The present invention relates generally to sharing data structures in a computing environment.
Modern computing systems often make use of multitasking, multiprocessing, or multithreading. For example, a single central processing unit (CPU) may simulate concurrent execution of multiple tasks (sometimes referred to as threads) by switching between the different tasks to provide a fair allocation of CPU time to each task. Multiprocessing systems make use of multiple CPUs and each CPU can execute an assigned task. Both of these techniques may be used in combination in some systems.
In a multitasking system (used herein to refer to multitasking, multiprocessing, and multithreading systems), the multiple tasks may require access to common resources, such as a data structure. For example, tasks running under an operating system may require access to a data structure that has information about the operating system's file system.
Care must be taken to avoid conflicts between multiple tasks accessing the same data structure simultaneously. For example, if one task writes to the data structure while another task is reading from the data structure, then the results can be unpredictable. When multiple tasks attempt to simultaneously modify the data, this may result in the data becoming corrupted. For example, if one task deletes a data structure element that another task holds a pointer to, the pointer becomes invalid (a so-called “dangling pointer”).

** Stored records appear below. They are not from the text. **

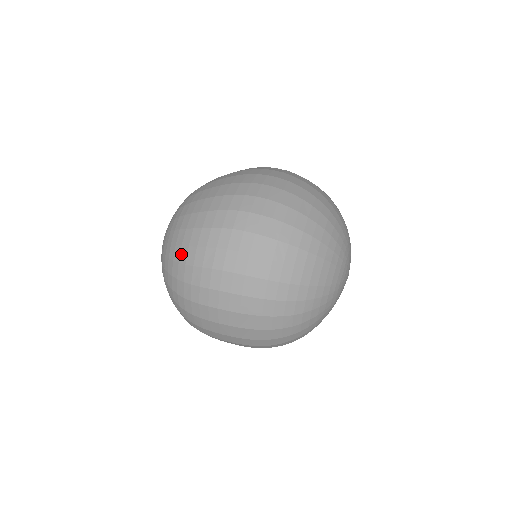
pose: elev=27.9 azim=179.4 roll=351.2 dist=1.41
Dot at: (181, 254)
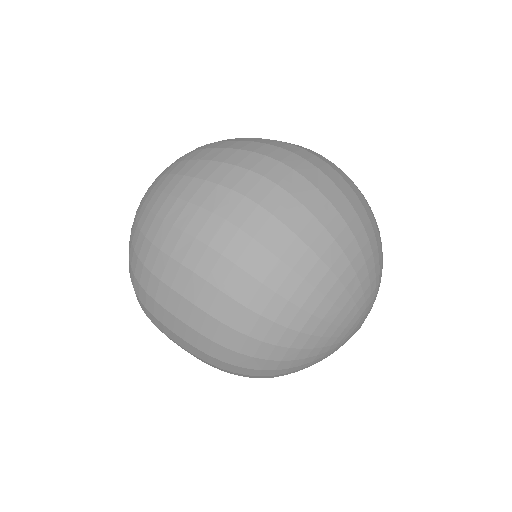
Dot at: (194, 167)
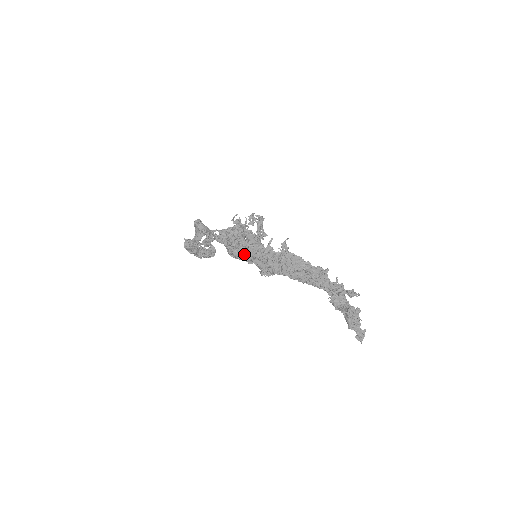
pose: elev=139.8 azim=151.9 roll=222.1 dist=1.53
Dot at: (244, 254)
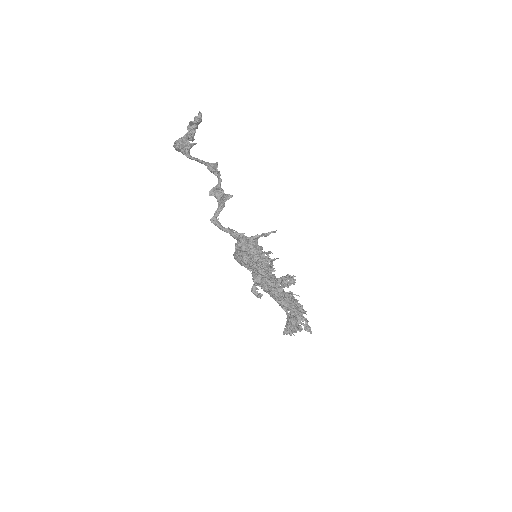
Dot at: occluded
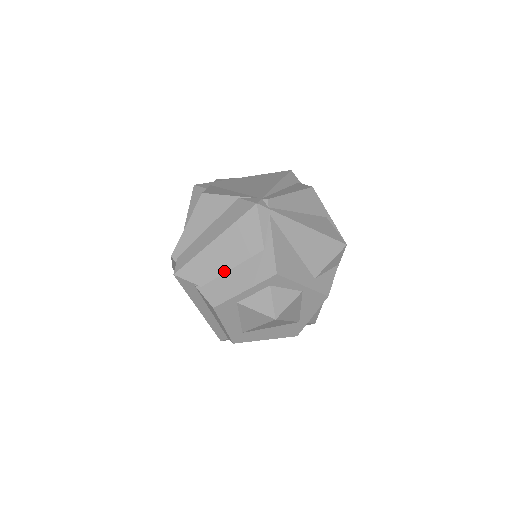
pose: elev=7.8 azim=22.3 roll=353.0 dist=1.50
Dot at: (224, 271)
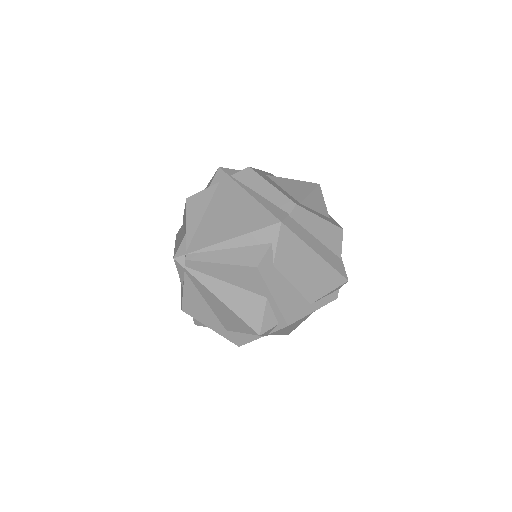
Dot at: occluded
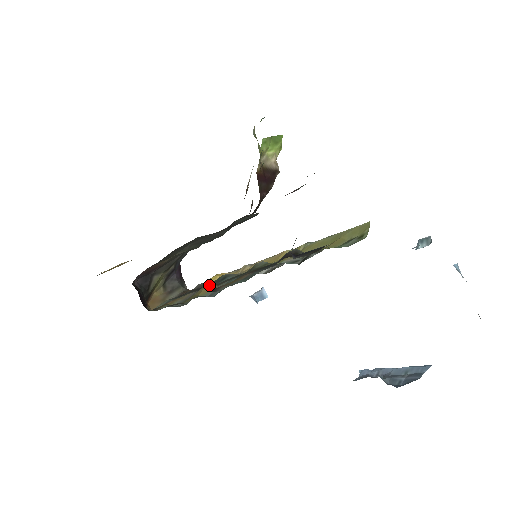
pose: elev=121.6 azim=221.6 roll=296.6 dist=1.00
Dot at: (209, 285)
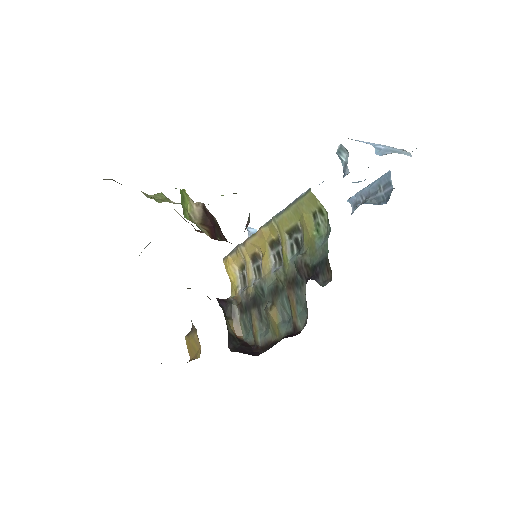
Dot at: (271, 312)
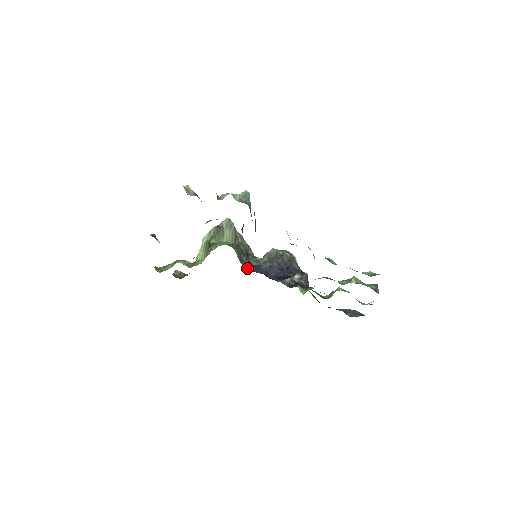
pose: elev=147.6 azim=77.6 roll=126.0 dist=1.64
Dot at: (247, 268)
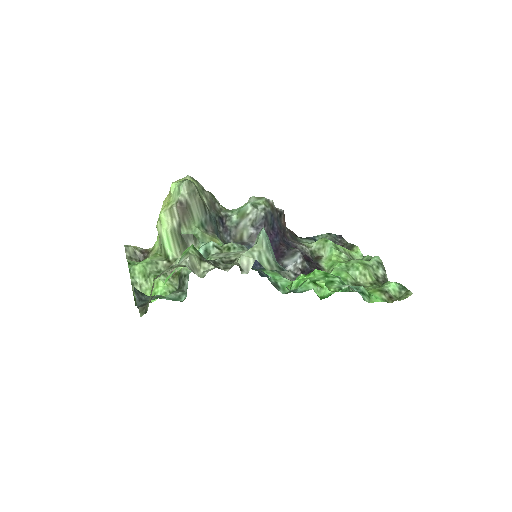
Dot at: (228, 242)
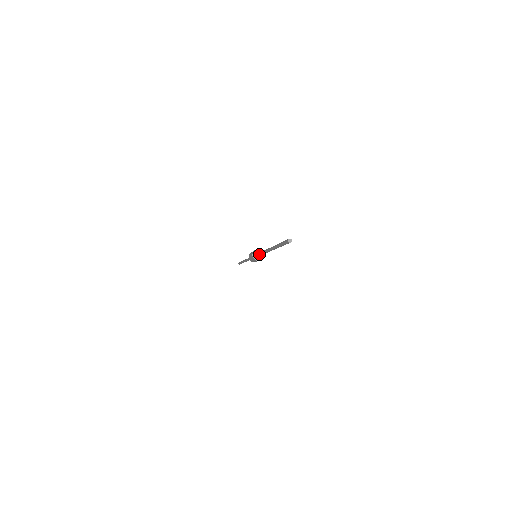
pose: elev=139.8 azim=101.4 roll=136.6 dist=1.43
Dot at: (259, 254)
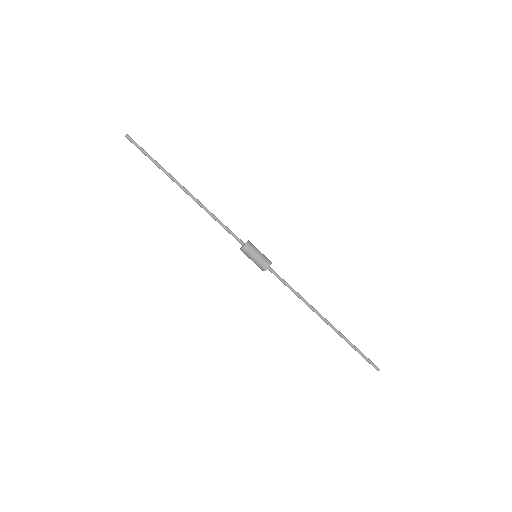
Dot at: occluded
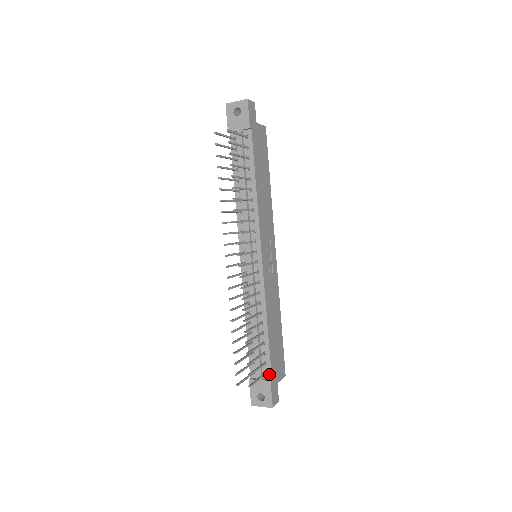
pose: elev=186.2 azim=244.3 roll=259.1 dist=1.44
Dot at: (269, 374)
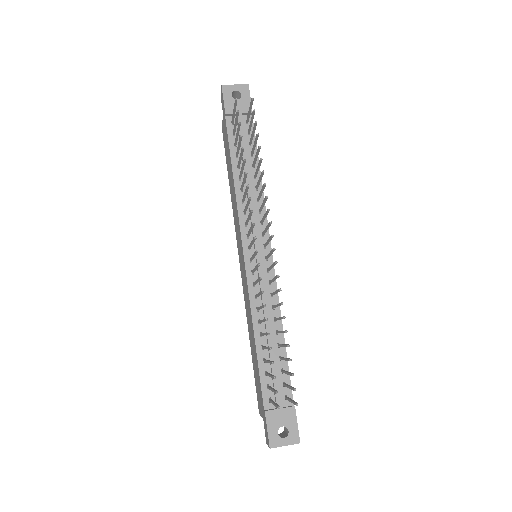
Dot at: occluded
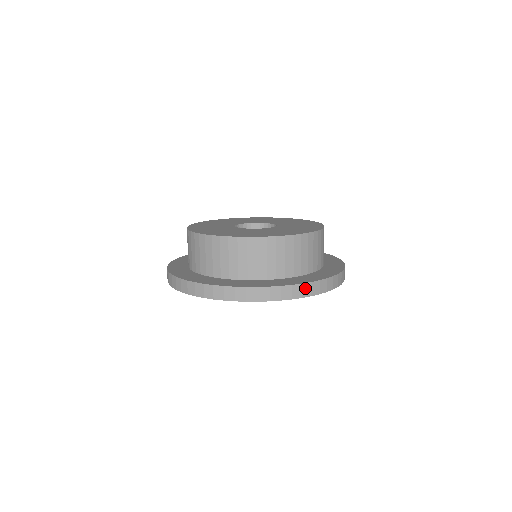
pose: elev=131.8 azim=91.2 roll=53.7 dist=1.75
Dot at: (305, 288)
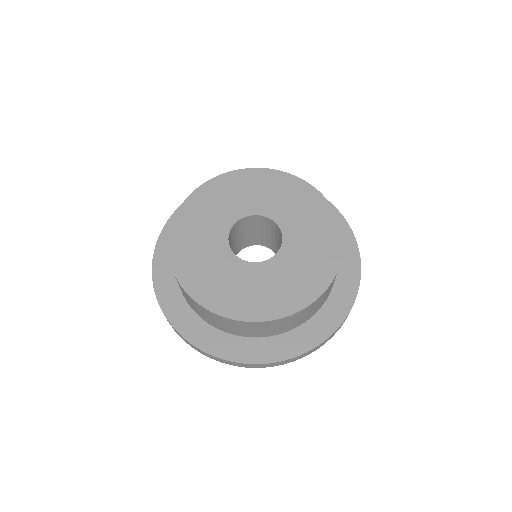
Dot at: (309, 352)
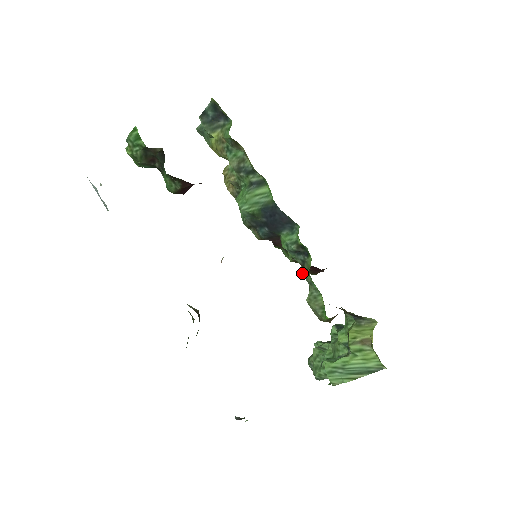
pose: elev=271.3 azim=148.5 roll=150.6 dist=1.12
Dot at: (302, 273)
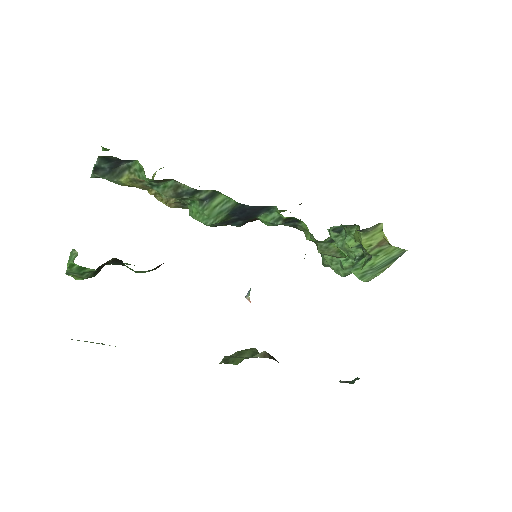
Dot at: occluded
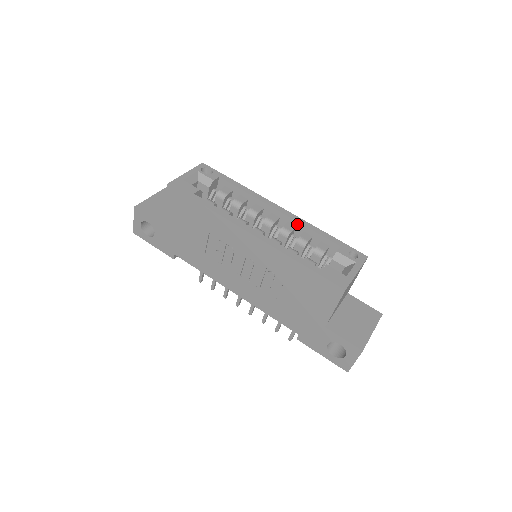
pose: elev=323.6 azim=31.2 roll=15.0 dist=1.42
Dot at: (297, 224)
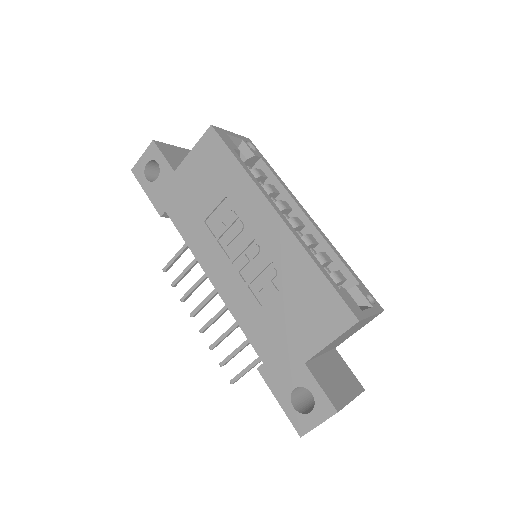
Dot at: (322, 240)
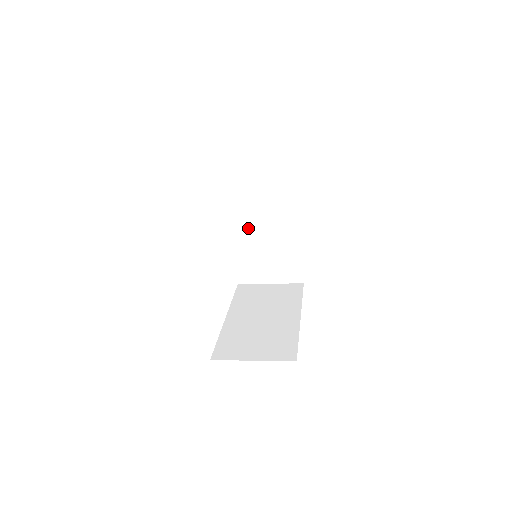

To avoid such conflicts, various locks can be implemented to ensure that only a single task accesses the data structure at one time. For example, a mutual exclusion (“mutex”) lock will allow one task to access the data structure at a time. A first task that desires to access the data structure first obtains the mutex lock. When a second task is currently using the data structure, the first task waits until the second task has released the mutex lock. Waiting tasks may either be suspended (allowing other tasks to execute) or spinning (repeatedly checking until the lock becomes available). If the second task takes a long time to release the lock, the first task may be waiting for an extended time period. Various other kinds of locks are also known.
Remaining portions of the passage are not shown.